As you’ve probably heard, the new Republican House budget uses “dynamic scoring.” In a general sense, this is a process by which budgets take into account the indirect economic effects of the government policies. So if the the government cuts taxes, people will have more money that they will spend, and that will make its merry way through the economy. Similarly, government spending cuts also works their way through the economy — in the opposite direction. I actually have no problem with this. But as I reported back in January, this is not the way things currently work, Republican Disingenuous Changes at CBO. The Republicans are using dynamic scoring when it comes to tax cuts, but they don’t use it when it comes to the negative effects of spending cuts.
But there is an even bigger problem as Josh Barro reported at The Upshot earlier this week, Tax Cuts Still Don’t Pay for Themselves.
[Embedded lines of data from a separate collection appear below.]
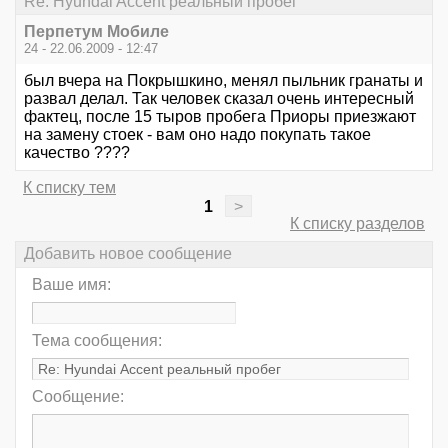
Re: Hyundai Accent реальный пробег
Перпетум Мобиле
24 - 22.06.2009 - 12:47
был вчера на Покрышкино, менял пыльник гранаты и
развал делал. Так человек сказал очень интересный
фактец, после 15 тыров пробега Приоры приезжают
на замену стоек - вам оно надо покупать такое
качество ????
К списку тем
1
>
К списку разделов
Добавить новое сообщение
Ваше имя:
Тема сообщения:
Сообщение:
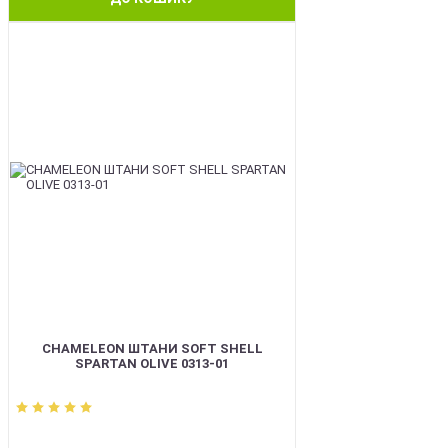
BEST
CHAMELEON ШТАНИ SOFT SHELL
SPARTAN OLIVE 0313-01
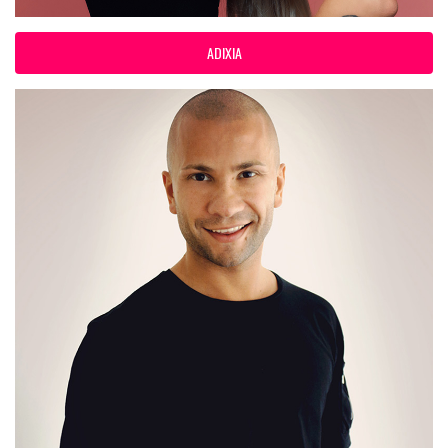
ADIXIA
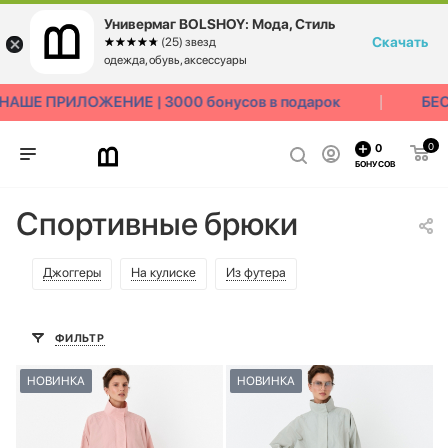
Универмаг BOLSHOY: Мода, Стиль
Скачать
☆☆☆☆☆
★★★★★
(25) звезд
одежда, обувь, аксессуары
ШЕ ПРИЛОЖЕНИЕ | 3000 бонусов в подарок
БЕСП
0
0
БОНУСОВ
Спортивные брюки
Джоггеры
На кулиске
Из футера
ФИЛЬТР
НОВИНКА
НОВИНКА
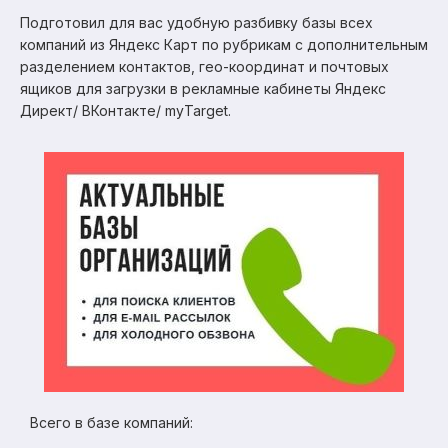
Подготовил для вас удобную разбивку базы всех
компаний из Яндекс Карт по рубрикам с дополнительным
разделением контактов, гео-координат и почтовых
ящиков для загрузки в рекламные кабинеты Яндекс
Директ/ ВКонтакте/ myTarget.
Всего в базе компаний:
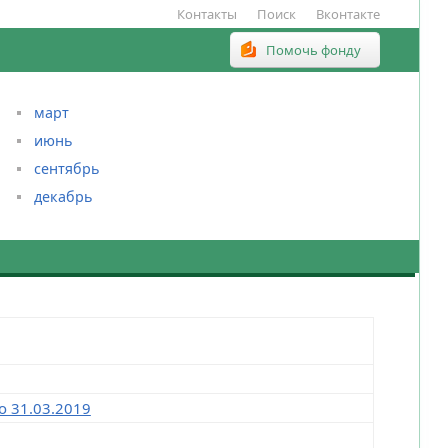
Контакты
Поиск
Вконтакте
Помочь фонду
март
июнь
сентябрь
декабрь
о 31.03.2019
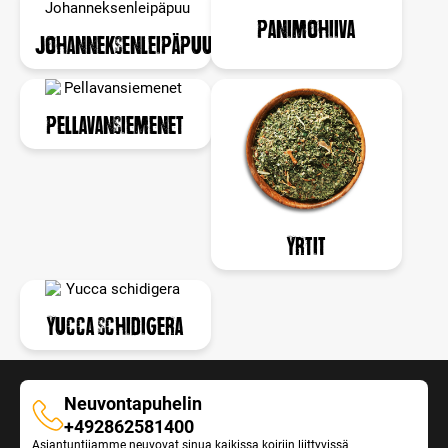
Panimohiiva
Johanneksenleipäpuu
Pellavansiemenet
Yrtit
Yucca schidigera
Neuvontapuhelin
Neuvontapuhelin
+492862581400
Asiantuntijamme neuvovat sinua kaikissa koiriin liittyvissä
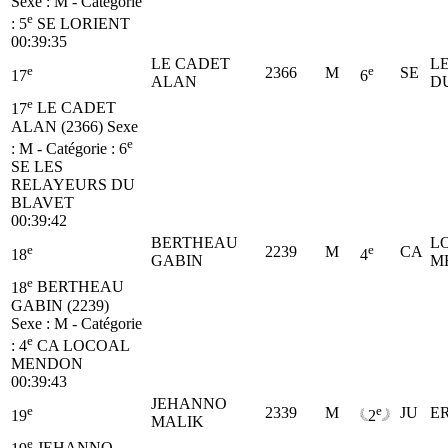
Sexe : M - Catégorie
e
:
5
SE
LORIENT
00:39:35
LE CADET
L
e
e
2366
M
SE
17
6
ALAN
D
e
17
LE CADET
ALAN (2366)
Sexe
e
: M - Catégorie :
6
SE
LES
RELAYEURS DU
BLAVET
00:39:42
BERTHEAU
L
e
e
2239
M
CA
18
4
GABIN
M
e
18
BERTHEAU
GABIN (2239)
Sexe : M - Catégorie
e
:
4
CA
LOCOAL
MENDON
00:39:43
JEHANNO
e
e
2339
M
JU
E
19
2
MALIK
e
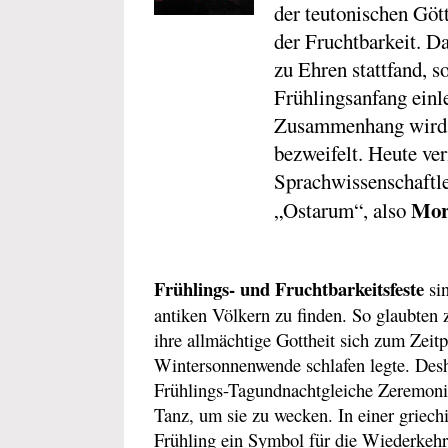
der teutonischen Göt
der Fruchtbarkeit. Da
zu Ehren stattfand, so
Frühlingsanfang einle
Zusammenhang wird m
bezweifelt. Heute ve
Sprachwissenschaftle
Mor
„Ostarum“, also
Frühlings- und Fruchtbarkeitsfeste
sin
antiken Völkern zu finden. So glaubten z
ihre allmächtige Gottheit sich zum Zeit
Wintersonnenwende schlafen legte. Desha
Frühlings-Tagundnachtgleiche Zeremon
Tanz, um sie zu wecken. In einer griechi
Frühling ein Symbol für die Wiederkehr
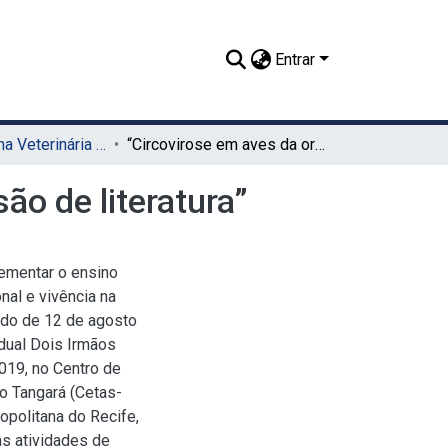
Entrar
TCC - Medicina Veterinária (Sede)
“Circovirose em aves da ordem Psittaciformes: revisão de literatura”
ão de literatura”
ementar o ensino
nal e vivência na
íodo de 12 de agosto
dual Dois Irmãos
019, no Centro de
o Tangará (Cetas-
opolitana do Recife,
s atividades de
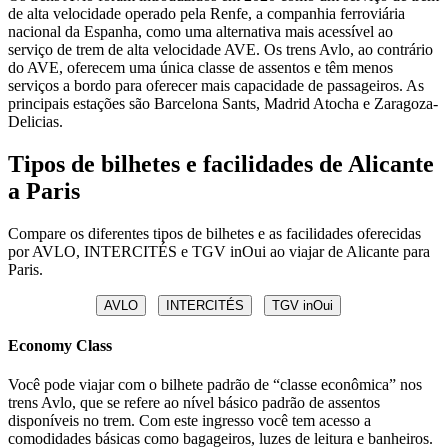
de alta velocidade operado pela Renfe, a companhia ferroviária
nacional da Espanha, como uma alternativa mais acessível ao
serviço de trem de alta velocidade AVE. Os trens Avlo, ao contrário
do AVE, oferecem uma única classe de assentos e têm menos
serviços a bordo para oferecer mais capacidade de passageiros. As
principais estações são Barcelona Sants, Madrid Atocha e Zaragoza-
Delicias.
Tipos de bilhetes e facilidades de Alicante
a Paris
Compare os diferentes tipos de bilhetes e as facilidades oferecidas
por AVLO, INTERCITÉS e TGV inOui ao viajar de Alicante para
Paris.
AVLO
INTERCITÉS
TGV inOui
Economy Class
Você pode viajar com o bilhete padrão de “classe econômica” nos
trens Avlo, que se refere ao nível básico padrão de assentos
disponíveis no trem. Com este ingresso você tem acesso a
comodidades básicas como bagageiros, luzes de leitura e banheiros.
It is primarily about a study by the conservative Tax Foundation that found that, for example, tax cuts on business investments would increase business investments so much that it would generate more tax revenue that would offset the tax cuts. But it is explicitly reversed engineered to find that. The question is whether the CBO will follow in this direction.
I think it is clear from the way that the Republicans have managed things thus far that if the CBO doesn’t descend into nuttyland, Congress will force them to do so. I wrote about the new budget earlier this week, Another Ridiculous Republican Budget. In it, I focused on how Republicans want to savage the federal government’s budget without a care in the world about the negative effects on the economy. And it is pretty simple. Imagine that you cut both taxes and spending by one dollar. A dollar will be removed from the economy because of the decreased spending. But a dollar will not be added back into the economy via the tax cut. Most of it will, but some of it will be saved. So even such budget decisions will hurt the economy. And this new budget is mostly spending cuts — not that much in terms of tax cuts.
The whole thing is ridiculous. Apparently, the only point of “dynamic scoring” was to allow the one overriding Republican commitment — tax cuts — to look like they don’t cost as much as they actually do. Meanwhile, they continue to claim that no amount of spending cuts will hurt the economy. I’ve noticed this sort of thing often before. And there is a name for it: theology. There’s no economics in sight.
This is the state of things. One thing that bothers me is that it is asymmetrical. I just can’t imagine the Democrats changing the CBO rules to only use dynamic scoring on spending and not on tax cuts. That’s because Democrats are still wedded to reality. The economics profession — regardless of its many other failings — accepts that both kinds of government policy affect the economy. How could it be otherwise? Yet the Republicans just see what they want to see. The question was always going to be whether the Republicans were just going to turn the CBO into a propaganda unit. But we knew the answer to that back in January when they decided to do this one-sided dynamic scoring.
Once again, my mind flashes back to an insight I had long ago: this is how great empires fall. The Republicans fully reflect the shortsighted view of the business community. And the Democrats, when they don’t share that view, are unwilling to counter them on it. Meanwhile, our infrastructure crumbles, our children fall further and further behind, and our poor just die unnecessarily. But it is a great time to be rich! And that’s all the power elite care about.
 If the economy were booming, the private sector for use that saved dollar. In that case, the whole example would be a wash. But clearly, the economy is not booming. And the way economic policy is run in this country, the economy is rarely booming.